The past few years have brought about a fundamental change in our understanding and definition of the RNA world and its role in the functional and regulatory architecture of the cell. The discovery of small RNAs that regulate many aspects of differentiation and development have joined the already known non-coding RNAs that are involved in chromosome dosage compensation, imprinting, and other functions to become key players in regulating the flow of genetic information. It is also evident that there are tens or even hundreds of thousands of other non-coding RNAs that are transcribed from the mammalian genome, as well as many other yet-to-be-discovered small regulatory RNAs.

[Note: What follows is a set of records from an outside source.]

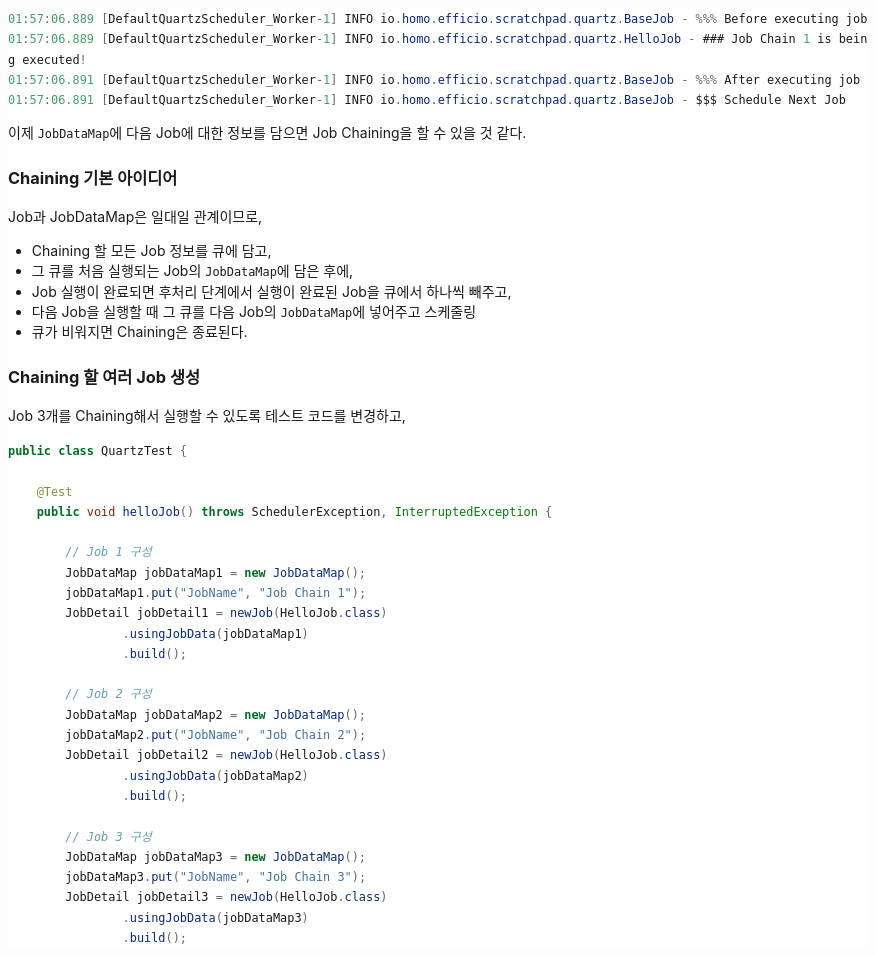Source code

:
 ```java
01:57:06.889 [DefaultQuartzScheduler_Worker-1] INFO io.homo.efficio.scratchpad.quartz.BaseJob - %%% Before executing job
01:57:06.889 [DefaultQuartzScheduler_Worker-1] INFO io.homo.efficio.scratchpad.quartz.HelloJob - ### Job Chain 1 is being executed!
01:57:06.891 [DefaultQuartzScheduler_Worker-1] INFO io.homo.efficio.scratchpad.quartz.BaseJob - %%% After executing job
01:57:06.891 [DefaultQuartzScheduler_Worker-1] INFO io.homo.efficio.scratchpad.quartz.BaseJob - $$$ Schedule Next Job
```

이제 `JobDataMap`에 다음 Job에 대한 정보를 담으면 Job Chaining을 할 수 있을 것 같다.

### Chaining 기본 아이디어

Job과 JobDataMap은 일대일 관계이므로, 

- Chaining 할 모든 Job 정보를 큐에 담고, 
- 그 큐를 처음 실행되는 Job의 `JobDataMap`에 담은 후에, 
- Job 실행이 완료되면 후처리 단계에서 실행이 완료된 Job을 큐에서 하나씩 빼주고,
- 다음 Job을 실행할 때 그 큐를 다음 Job의 `JobDataMap`에 넣어주고 스케줄링
- 큐가 비워지면 Chaining은 종료된다. 

### Chaining 할 여러 Job 생성

Job 3개를 Chaining해서 실행할 수 있도록 테스트 코드를 변경하고, 

```java
public class QuartzTest {

    @Test
    public void helloJob() throws SchedulerException, InterruptedException {

        // Job 1 구성
        JobDataMap jobDataMap1 = new JobDataMap();
        jobDataMap1.put("JobName", "Job Chain 1");
        JobDetail jobDetail1 = newJob(HelloJob.class)
                .usingJobData(jobDataMap1)
                .build();

        // Job 2 구성
        JobDataMap jobDataMap2 = new JobDataMap();
        jobDataMap2.put("JobName", "Job Chain 2");
        JobDetail jobDetail2 = newJob(HelloJob.class)
                .usingJobData(jobDataMap2)
                .build();

        // Job 3 구성
        JobDataMap jobDataMap3 = new JobDataMap();
        jobDataMap3.put("JobName", "Job Chain 3");
        JobDetail jobDetail3 = newJob(HelloJob.class)
                .usingJobData(jobDataMap3)
                .build();
```
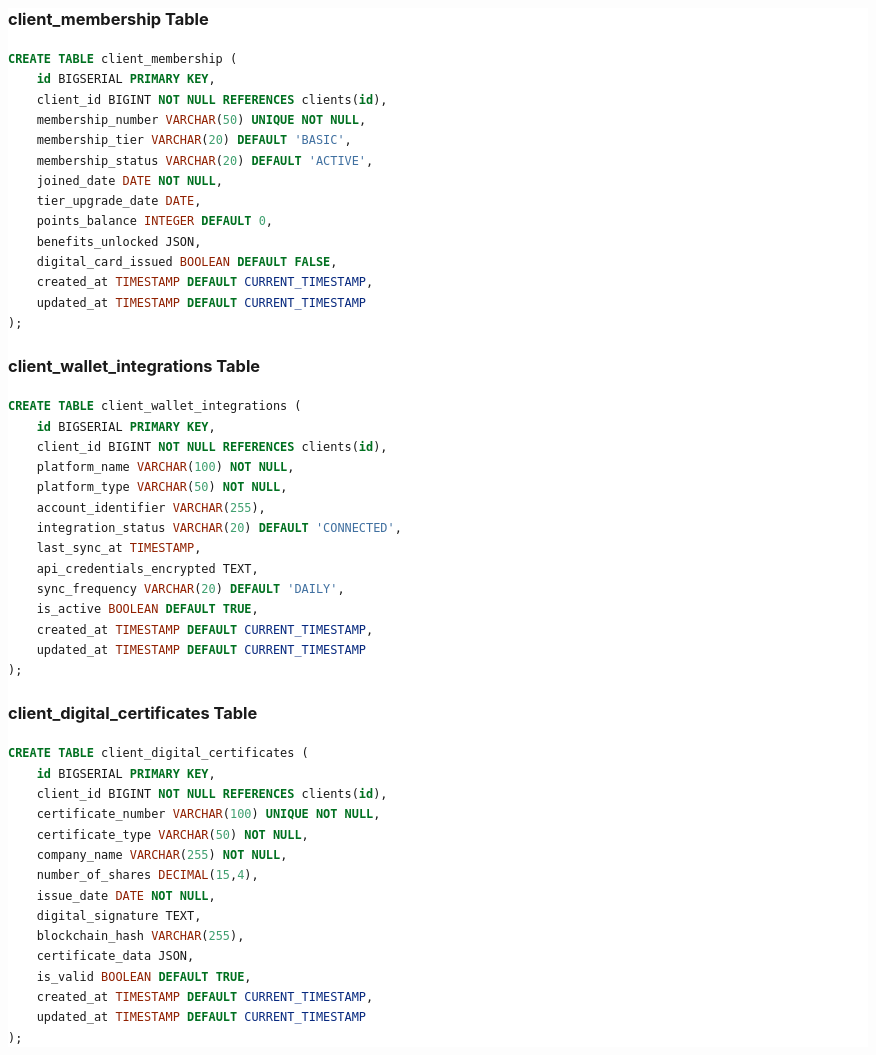 ### client_membership Table
```sql
CREATE TABLE client_membership (
    id BIGSERIAL PRIMARY KEY,
    client_id BIGINT NOT NULL REFERENCES clients(id),
    membership_number VARCHAR(50) UNIQUE NOT NULL,
    membership_tier VARCHAR(20) DEFAULT 'BASIC',
    membership_status VARCHAR(20) DEFAULT 'ACTIVE',
    joined_date DATE NOT NULL,
    tier_upgrade_date DATE,
    points_balance INTEGER DEFAULT 0,
    benefits_unlocked JSON,
    digital_card_issued BOOLEAN DEFAULT FALSE,
    created_at TIMESTAMP DEFAULT CURRENT_TIMESTAMP,
    updated_at TIMESTAMP DEFAULT CURRENT_TIMESTAMP
);
```

### client_wallet_integrations Table
```sql
CREATE TABLE client_wallet_integrations (
    id BIGSERIAL PRIMARY KEY,
    client_id BIGINT NOT NULL REFERENCES clients(id),
    platform_name VARCHAR(100) NOT NULL,
    platform_type VARCHAR(50) NOT NULL,
    account_identifier VARCHAR(255),
    integration_status VARCHAR(20) DEFAULT 'CONNECTED',
    last_sync_at TIMESTAMP,
    api_credentials_encrypted TEXT,
    sync_frequency VARCHAR(20) DEFAULT 'DAILY',
    is_active BOOLEAN DEFAULT TRUE,
    created_at TIMESTAMP DEFAULT CURRENT_TIMESTAMP,
    updated_at TIMESTAMP DEFAULT CURRENT_TIMESTAMP
);
```

### client_digital_certificates Table
```sql
CREATE TABLE client_digital_certificates (
    id BIGSERIAL PRIMARY KEY,
    client_id BIGINT NOT NULL REFERENCES clients(id),
    certificate_number VARCHAR(100) UNIQUE NOT NULL,
    certificate_type VARCHAR(50) NOT NULL,
    company_name VARCHAR(255) NOT NULL,
    number_of_shares DECIMAL(15,4),
    issue_date DATE NOT NULL,
    digital_signature TEXT,
    blockchain_hash VARCHAR(255),
    certificate_data JSON,
    is_valid BOOLEAN DEFAULT TRUE,
    created_at TIMESTAMP DEFAULT CURRENT_TIMESTAMP,
    updated_at TIMESTAMP DEFAULT CURRENT_TIMESTAMP
);
```
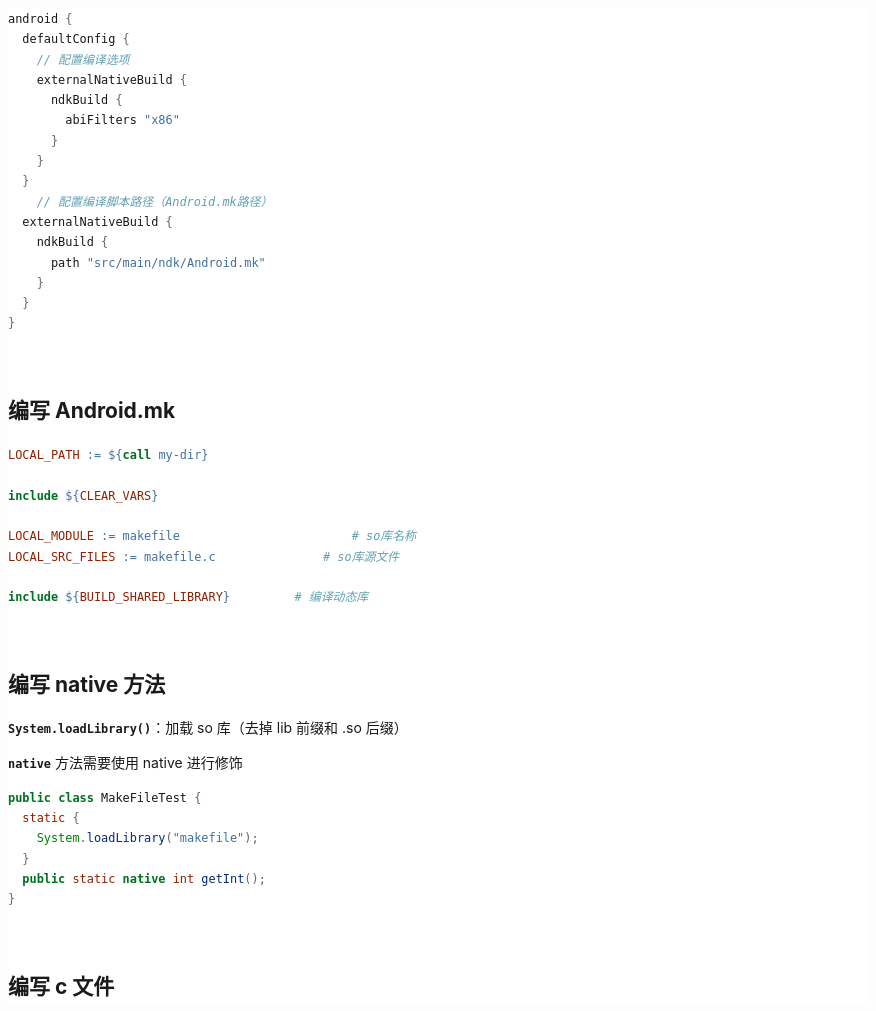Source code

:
 ```groovy
android {
  defaultConfig {
    // 配置编译选项
    externalNativeBuild {
      ndkBuild {
        abiFilters "x86"
      }
    }
  }
	// 配置编译脚本路径（Android.mk路径）
  externalNativeBuild {
    ndkBuild {
      path "src/main/ndk/Android.mk"
    }
  }
}
```

<br/>

## 编写 Android.mk

```makefile
LOCAL_PATH := ${call my-dir}

include ${CLEAR_VARS}

LOCAL_MODULE := makefile						# so库名称
LOCAL_SRC_FILES := makefile.c				# so库源文件

include ${BUILD_SHARED_LIBRARY}			# 编译动态库
```

<br/>

## 编写 native 方法

**`System.loadLibrary()`**：加载 so 库（去掉 lib 前缀和 .so 后缀）

**`native`** 方法需要使用 native 进行修饰

```java
public class MakeFileTest {
  static {
    System.loadLibrary("makefile");
  }
  public static native int getInt();
}
```

<br/>

## 编写 c 文件
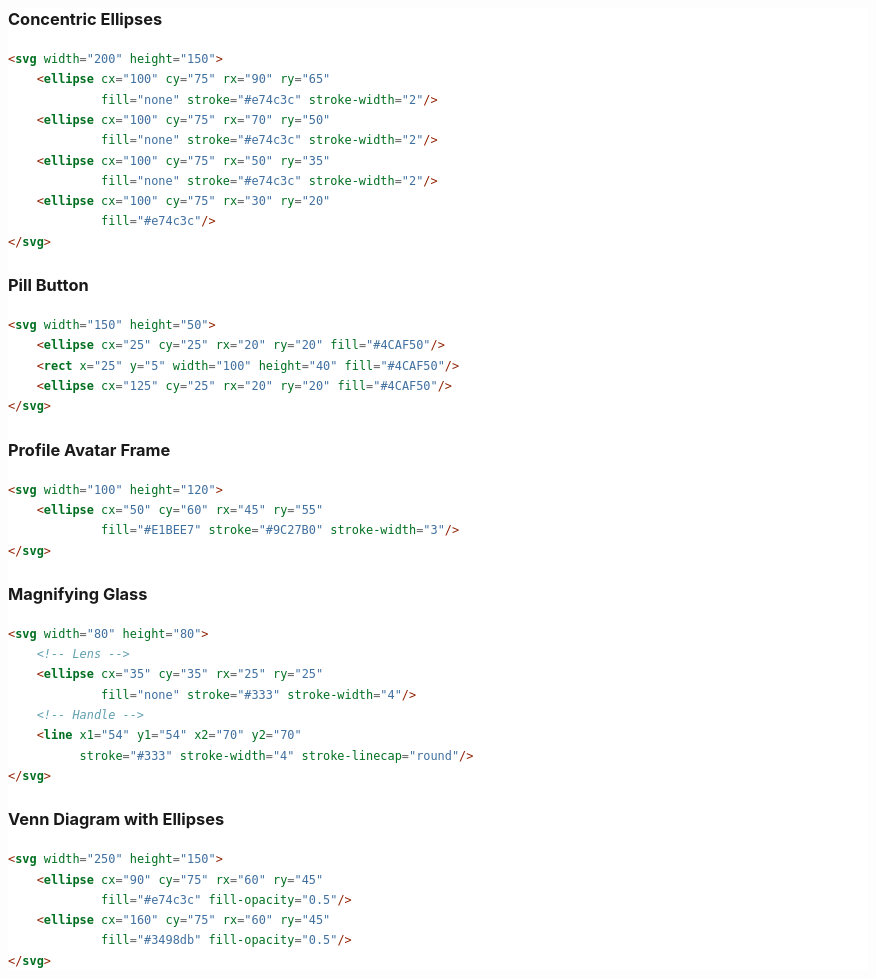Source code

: ### Concentric Ellipses

```html
<svg width="200" height="150">
    <ellipse cx="100" cy="75" rx="90" ry="65"
             fill="none" stroke="#e74c3c" stroke-width="2"/>
    <ellipse cx="100" cy="75" rx="70" ry="50"
             fill="none" stroke="#e74c3c" stroke-width="2"/>
    <ellipse cx="100" cy="75" rx="50" ry="35"
             fill="none" stroke="#e74c3c" stroke-width="2"/>
    <ellipse cx="100" cy="75" rx="30" ry="20"
             fill="#e74c3c"/>
</svg>
```

### Pill Button

```html
<svg width="150" height="50">
    <ellipse cx="25" cy="25" rx="20" ry="20" fill="#4CAF50"/>
    <rect x="25" y="5" width="100" height="40" fill="#4CAF50"/>
    <ellipse cx="125" cy="25" rx="20" ry="20" fill="#4CAF50"/>
</svg>
```

### Profile Avatar Frame

```html
<svg width="100" height="120">
    <ellipse cx="50" cy="60" rx="45" ry="55"
             fill="#E1BEE7" stroke="#9C27B0" stroke-width="3"/>
</svg>
```

### Magnifying Glass

```html
<svg width="80" height="80">
    <!-- Lens -->
    <ellipse cx="35" cy="35" rx="25" ry="25"
             fill="none" stroke="#333" stroke-width="4"/>
    <!-- Handle -->
    <line x1="54" y1="54" x2="70" y2="70"
          stroke="#333" stroke-width="4" stroke-linecap="round"/>
</svg>
```

### Venn Diagram with Ellipses

```html
<svg width="250" height="150">
    <ellipse cx="90" cy="75" rx="60" ry="45"
             fill="#e74c3c" fill-opacity="0.5"/>
    <ellipse cx="160" cy="75" rx="60" ry="45"
             fill="#3498db" fill-opacity="0.5"/>
</svg>
```
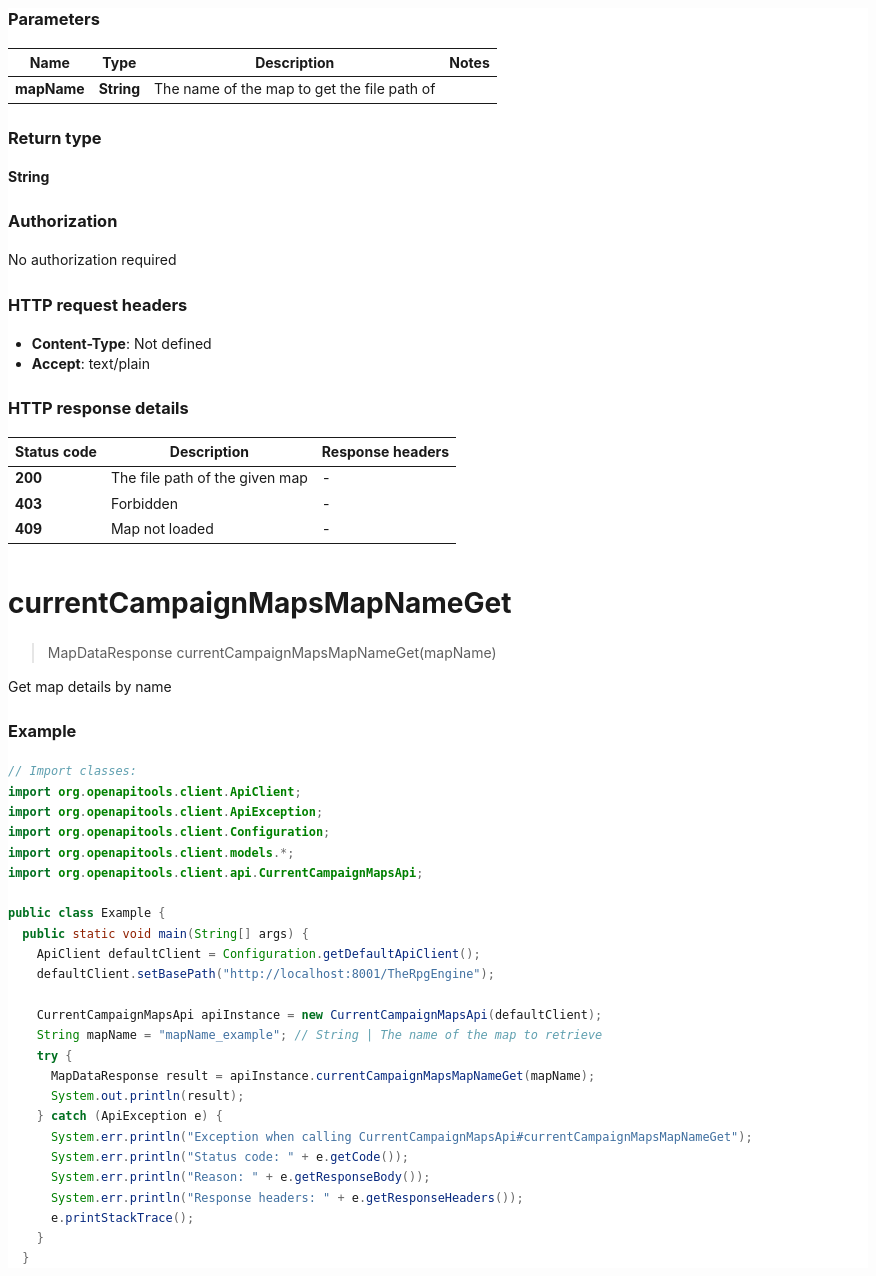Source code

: ### Parameters

| Name | Type | Description  | Notes |
|------------- | ------------- | ------------- | -------------|
| **mapName** | **String**| The name of the map to get the file path of | |

### Return type

**String**

### Authorization

No authorization required

### HTTP request headers

 - **Content-Type**: Not defined
 - **Accept**: text/plain

### HTTP response details
| Status code | Description | Response headers |
|-------------|-------------|------------------|
| **200** | The file path of the given map |  -  |
| **403** | Forbidden |  -  |
| **409** | Map not loaded |  -  |

<a id="currentCampaignMapsMapNameGet"></a>
# **currentCampaignMapsMapNameGet**
> MapDataResponse currentCampaignMapsMapNameGet(mapName)

Get map details by name

### Example
```java
// Import classes:
import org.openapitools.client.ApiClient;
import org.openapitools.client.ApiException;
import org.openapitools.client.Configuration;
import org.openapitools.client.models.*;
import org.openapitools.client.api.CurrentCampaignMapsApi;

public class Example {
  public static void main(String[] args) {
    ApiClient defaultClient = Configuration.getDefaultApiClient();
    defaultClient.setBasePath("http://localhost:8001/TheRpgEngine");

    CurrentCampaignMapsApi apiInstance = new CurrentCampaignMapsApi(defaultClient);
    String mapName = "mapName_example"; // String | The name of the map to retrieve
    try {
      MapDataResponse result = apiInstance.currentCampaignMapsMapNameGet(mapName);
      System.out.println(result);
    } catch (ApiException e) {
      System.err.println("Exception when calling CurrentCampaignMapsApi#currentCampaignMapsMapNameGet");
      System.err.println("Status code: " + e.getCode());
      System.err.println("Reason: " + e.getResponseBody());
      System.err.println("Response headers: " + e.getResponseHeaders());
      e.printStackTrace();
    }
  }
```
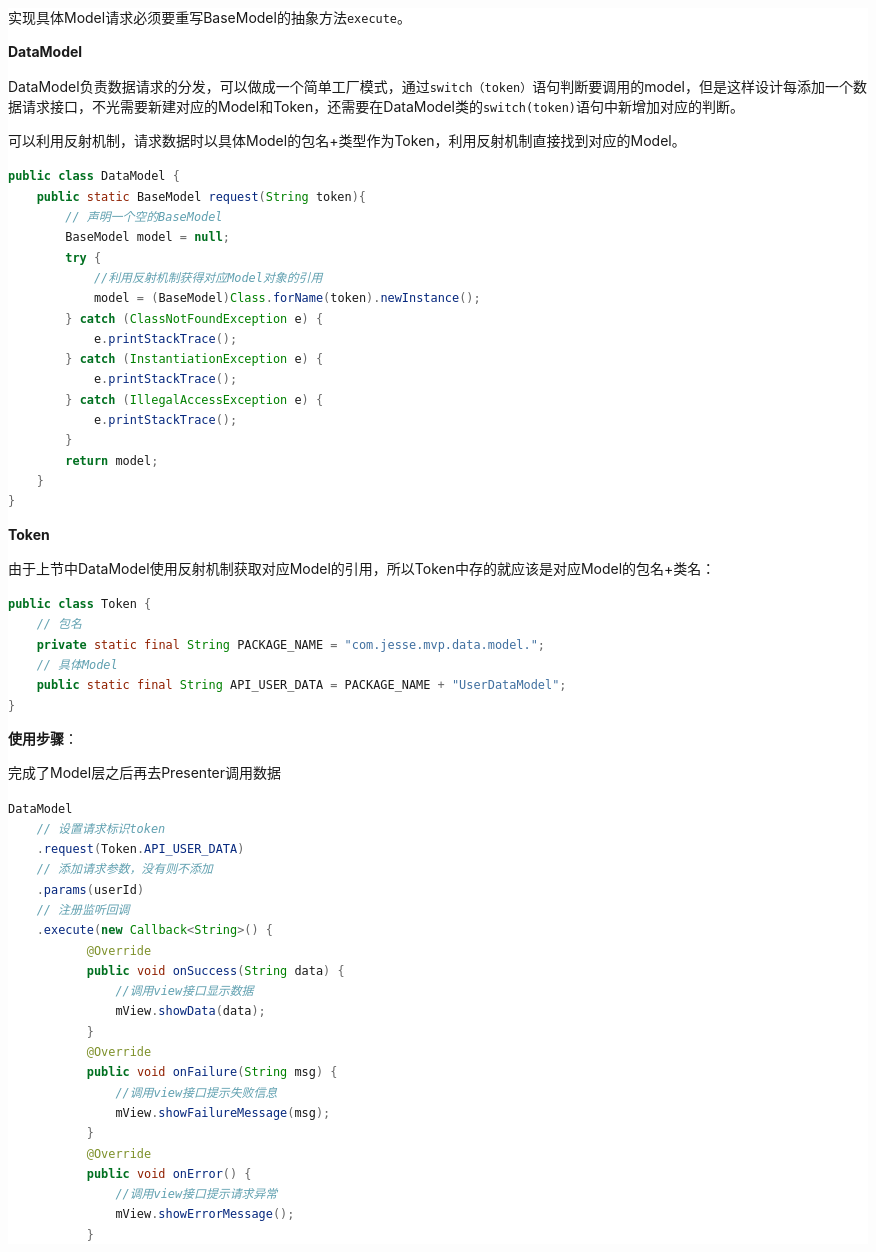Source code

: 实现具体Model请求必须要重写BaseModel的抽象方法`execute`。

**DataModel**

DataModel负责数据请求的分发，可以做成一个简单工厂模式，通过`switch（token）`语句判断要调用的model，但是这样设计每添加一个数据请求接口，不光需要新建对应的Model和Token，还需要在DataModel类的`switch(token)`语句中新增加对应的判断。

可以利用反射机制，请求数据时以具体Model的包名+类型作为Token，利用反射机制直接找到对应的Model。

```java
public class DataModel {
    public static BaseModel request(String token){
        // 声明一个空的BaseModel
        BaseModel model = null;
        try {
            //利用反射机制获得对应Model对象的引用
            model = (BaseModel)Class.forName(token).newInstance();
        } catch (ClassNotFoundException e) {
            e.printStackTrace();
        } catch (InstantiationException e) {
            e.printStackTrace();
        } catch (IllegalAccessException e) {
            e.printStackTrace();
        }
        return model;
    }
}
```

**Token**

由于上节中DataModel使用反射机制获取对应Model的引用，所以Token中存的就应该是对应Model的包名+类名：

```java
public class Token {
    // 包名
    private static final String PACKAGE_NAME = "com.jesse.mvp.data.model.";
    // 具体Model
    public static final String API_USER_DATA = PACKAGE_NAME + "UserDataModel";
}
```

**使用步骤**：

完成了Model层之后再去Presenter调用数据

```java
DataModel
    // 设置请求标识token
    .request(Token.API_USER_DATA)
    // 添加请求参数，没有则不添加
    .params(userId)
    // 注册监听回调
    .execute(new Callback<String>() {
           @Override
           public void onSuccess(String data) {
               //调用view接口显示数据
               mView.showData(data);
           }
           @Override
           public void onFailure(String msg) {
               //调用view接口提示失败信息
               mView.showFailureMessage(msg);
           }
           @Override
           public void onError() {
               //调用view接口提示请求异常
               mView.showErrorMessage();
           }
```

In the recent symposium RNA: Networks & Imaging held in Heidelberg, the dual roles of RNA as a messenger and a regulator in the flow of genetic information were discussed and new molecular genetic and imaging methods to study RNA presented.

Figure 1

Regulatory ‘feedback' and ‘feed-forward' networks involving ncRNAs. ncRNAs are involved in the regulation of gene expression at different levels including the control of chromatin structure, RNA transcription and processing, mRNA stability and translational activity, and self-regulation (adapted from Mattick, 2003).

Figure 2

Schematics illustrating two strategies to map genetic interactions based on RNAi. The top panel illustrates the ‘guilt-by-association' principle: if the knockdown of gene x in a wild-type background causes a specific phenotype that is different from the one caused in an already mutated (e.g. gene y) background, then these two genes (e.g. genes x and y) must genetically interact. Another strategy is based on causing a distinct phenotype by knocking down a specific gene. Additional knockdowns are then performed, which may either rescue or enhance the phenotype seen after the first genetic knockdown. Both results indicate genetic interactions between the genes that have been knocked down (bottom panel).

Figure 3

Schematics illustrating two models on RNA transcription with either a mobile or static RNA polymerase. Considering a fully mobile RNA polymerase that translocates and rotates (top panel), the nascent transcript would entwine about the template, and some mechanism would have to be found to untwine the tangle to allow the transcript to escape to the cytoplasm. The untwining problem can be eliminated if the DNA both translocates and rotates while the polymerase is essentially immobile because of its clustering in transcription factories (bottom panel).